さらに特許文献3に開示されている不織布においては、エンボスによる片面のみの凹凸形状であり、凸部は底部まで繊維で満たされており内部空間を有さない。
本発明は、柔らかな肌触りと優れたクッション性を有し、液拡散を抑えつつ液の透過性に優れ、表面のサラッと感を向上させた不織布に関する。
本発明の不織布10は例えば生理用ナプキンや使い捨ておむつなどの吸収性物品の表面シートに適用することが好ましく、第1面側Z1を着用者の肌面側に向けて用い、第2面側Z2を吸収性物品内部の吸収体(図示せず)側に配置して用いることが好ましい。以下、図面に示した不織布10の第1面側Z1を着用者の肌面に向けて用いる実施態様を考慮して説明するが、本発明がこれにより限定して解釈されるものではない。
ここでいう「環状」とは、平面視において無端の一連の形状をなしていれば特に限定されず、平面視において円、楕円、矩形、多角形など、どのような形状であってもよい。シートの連続状態を好適に維持する上では円又は楕円が好ましい。さらに、「環状」を立体形状としていえば、円柱、斜円柱、楕円柱、切頭円錐、切頭斜円錐、切頭楕円錐、切頭四角錐、切頭斜四角錐など任意の環構造が挙げられ、連続したシート状態を実現する上では、円柱、楕円柱、切頭円錐、切頭楕円錐が好ましい。
このように、上記不織布10は面方向に連続した構造を有していることが好ましい。この「連続」とは、断続した部分や小孔がないことを意味する。ただし、繊維間の隙間のような微細孔は上記小孔に含めない。上記小孔とは、例えば、その孔径が円相当の直径で1mm以上のものと定義する。
また、第1面表面付近にある繊維に対する水の接触角としては、液残りを低減し液を素早く透過させる観点から、74度以上であることが好ましく、76度以上であることがより好ましい。上限としては、80度以下であることが好ましい。一方、第2面表面付近にある繊維に対する水の接触角としては、液の好適な引き込みの観点から、64度以上であることが好ましく、上限としては、73度以下であることが好ましく、71度以下であることがより好ましい。
接触角は次の方法で測定される。
測定装置として、協和界面科学株式会社製の自動接触角計MCA−Jを用いる。接触角測定には蒸留水を用いる。インクジェット方式水滴吐出部(クラスターテクノロジー社製、吐出部孔径が25μmのパルスインジェクターCTC−25)から吐出される液量を20ピコリットルに設定し、水滴を、繊維の真上に滴下する。滴下の様子を水平に設置されたカメラに接続された高速度録画装置に録画する。録画装置は後に画像解析をする観点から、高速度キャプチャー装置が組み込まれたパーソナルコンピュータが望ましい。本測定では、17msec毎に、画像が録画される。録画された映像において、繊維に水滴が着滴した最初の画像を、付属ソフトFAMAS(ソフトのバージョンは2.6.2、解析手法は液滴法、解析方法はθ/2法、画像処理アルゴリズムは無反射、画像処理イメージモードはフレーム、スレッシホールドレベルは200、曲率補正はしない、とする)にて画像解析を行い、水滴の空気に触れる面と繊維のなす角を算出し、接触角とする。
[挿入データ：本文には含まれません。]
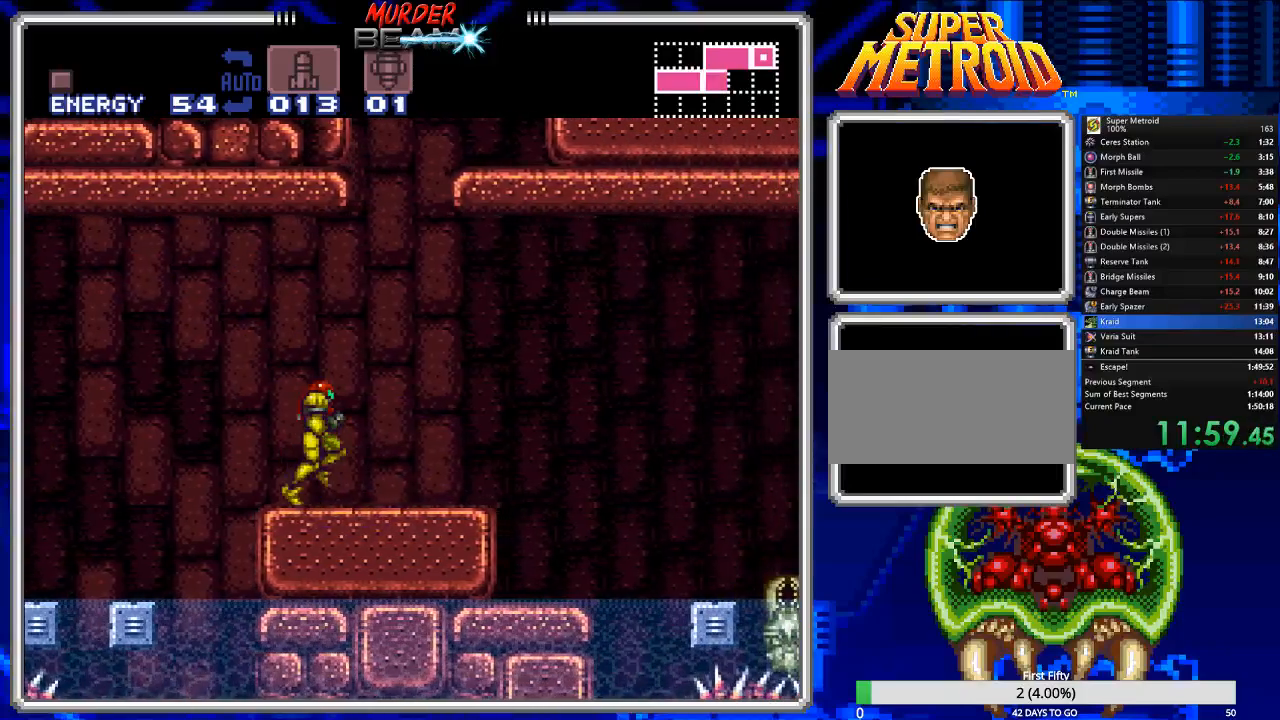
{"buttons": ["A", "B", "DPAD_RIGHT"], "events": [[200, "A", "down"]]}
なお、測定用サンプル(不織布から取り出して得られる繊維)は、第1面側繊維及び第2面側繊維を、表層から繊維長1mmで裁断し、該繊維を接触角計のサンプル台に載せて、水平に維持し、該繊維1本につき異なる2箇所の位置で接触角を測定する。上述の各部位において、N=5本の接触角を小数点以下1桁まで計測し、合計10箇所の測定値を平均した値(小数点以下第2桁で四捨五入)を各々の部位での接触角と定義する。前記測定は室温20℃、湿度60%の環境下で行い、使用する蒸留水、測定サンプルは前記環境下で1日以上保存後に使用する。
具体的には、例えば、不織布10を吸収性物品の表面シートとして、その第1面側Z1を肌面側に向けて配置すると、不織布10内で肌に最も近く点接触する第1突出部11の頂部11Tにおいて排泄液が第2面側の内部空間11Kへと素早く引き込まれて吸収体へと引き渡される(図2矢印a1、a2参照)。これにより液残りが低減し肌への負担を軽減できる。
また不織布全体が連続した凹凸構成であるので、各第1突出部11の頂部11Tから環状構造の壁部11W(12W)を介して液が素早く第2突出部12へと移行して肌から遠ざけられる(図2矢印b1参照)。移行した液は、拡散することなく内部空間12Kで捕捉される。このとき、壁部を含む第2突出部12においても、親水性の差によって、液は第1面側Z1から第2面側Z2へと素早く引き込まれて内部空間11Kないし吸収体へと引き渡される(図2矢印a3、a4参照)。これによりさらに、液の吸収速度が向上し、肌への負担が軽減する。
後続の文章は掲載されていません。